# Mic advise



## bwspot (May 16, 2014)

Hello,
I am new to REW so please forgive me if I ask a question that was asked before.
I do have two AVR that will drive 2 speakers. (stereo sound only) that i want to compare and measure to find out which produces better signal. What do i need for a job?
thx


----------



## Wayne A. Pflughaupt (Apr 13, 2006)

If I understand, you want to take measurements of your speakers connected to the two AVRs to see which AVR is better?

Regards, 
Wayne


----------



## bwspot (May 16, 2014)

Wayne A. Pflughaupt said:


> If I understand, you want to take measurements of your speakers connected to the two AVRs to see which AVR is better?
> 
> Regards,
> Wayne


Yes, that's it.


----------



## Wayne A. Pflughaupt (Apr 13, 2006)

Gotcha.



bwspot said:


> What do i need for a job?
> thx


Either a USB mic such as the UMIK-1 from miniDSP or a calibrated Dayton UMM6 from Cross Spectrum is generally accepted as the cheapest and easiest route these days.

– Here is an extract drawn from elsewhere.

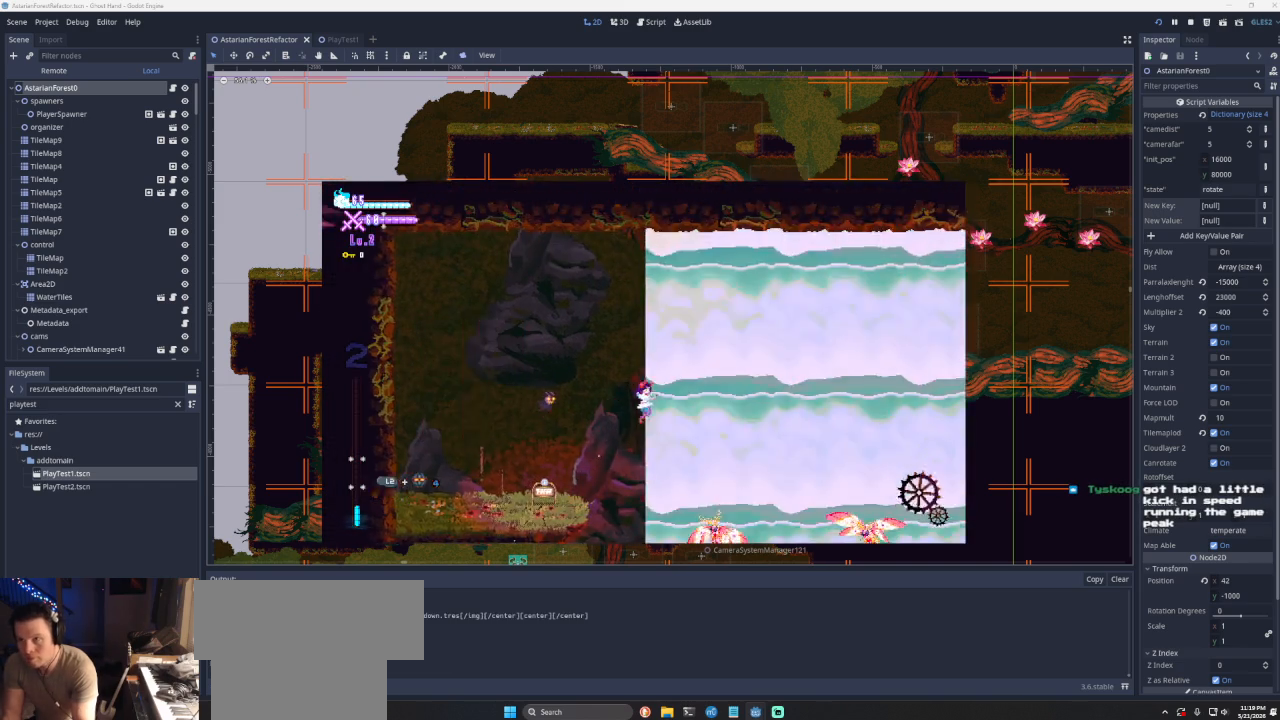
{"buttons": [], "left_stick": "right", "right_stick": "center", "events": [[167, "right_stick", "down"], [333, "right_stick", "center"]]}
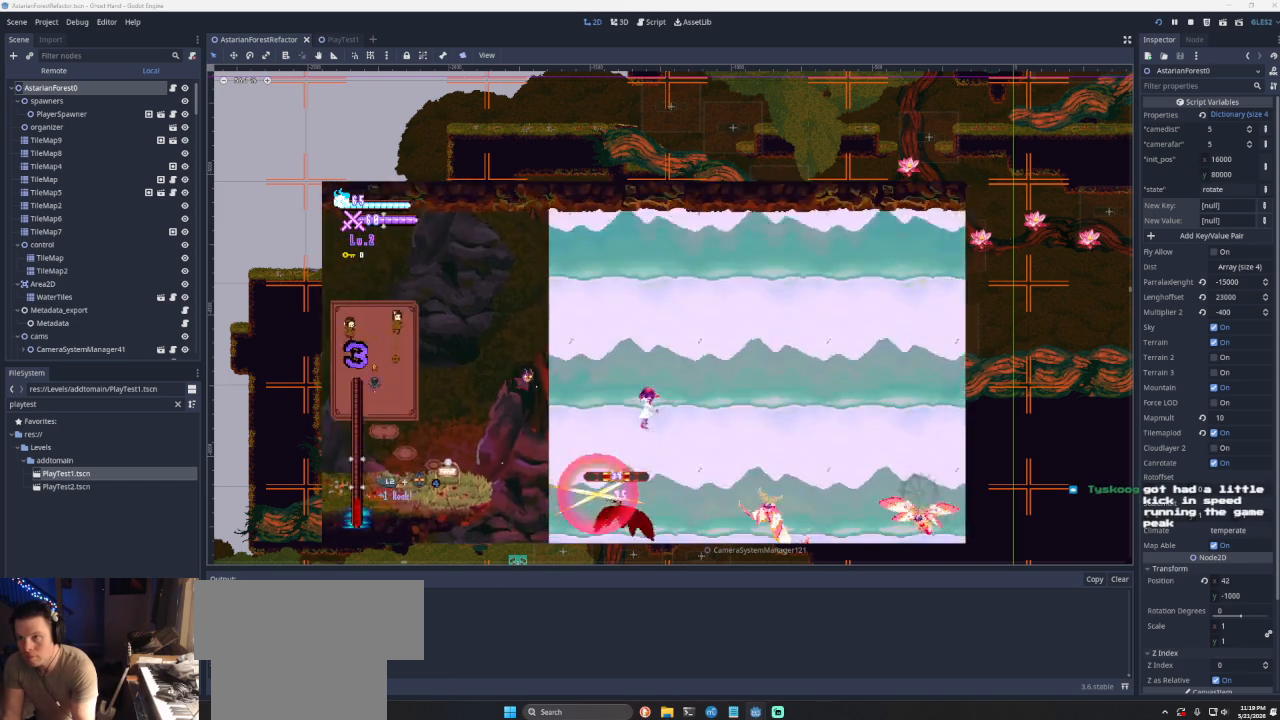
{"buttons": [], "left_stick": "right", "right_stick": "center", "events": [[300, "right_stick", "down"], [500, "right_stick", "center"]]}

That said, if you can’t hear a difference between the two receivers you won’t be able to measure a difference, and even if you can you probably still won’t be able to measure a difference. An in-room measurement from speakers is not a good way to test electronics. That’s why you never seen in done with professional reviews. Simple loop-back measurements with REW can be more enlightening than room measurements, and they don’t require a mic.

Regards, 
Wayne


----------



## bwspot (May 16, 2014)

Wayne A. Pflughaupt said:


> Gotcha.
> 
> Either a USB mic such as the UMIK-1 from miniDSP or a calibrated Dayton UMM6 from Cross Spectrum is generally accepted as the cheapest and easiest route these days.
> 
> ...


thx i need to read more as seems like according to what you say i can just output signal from the laptop to avr and input it back and measure? What cable is used for that? HDMI? Or regular analog input output jack?


----------



## Wayne A. Pflughaupt (Apr 13, 2006)

You’d need an analog cable with connector ends compatible with whatever jacks your computer and AVR are using.

Regards, 
Wayne


----------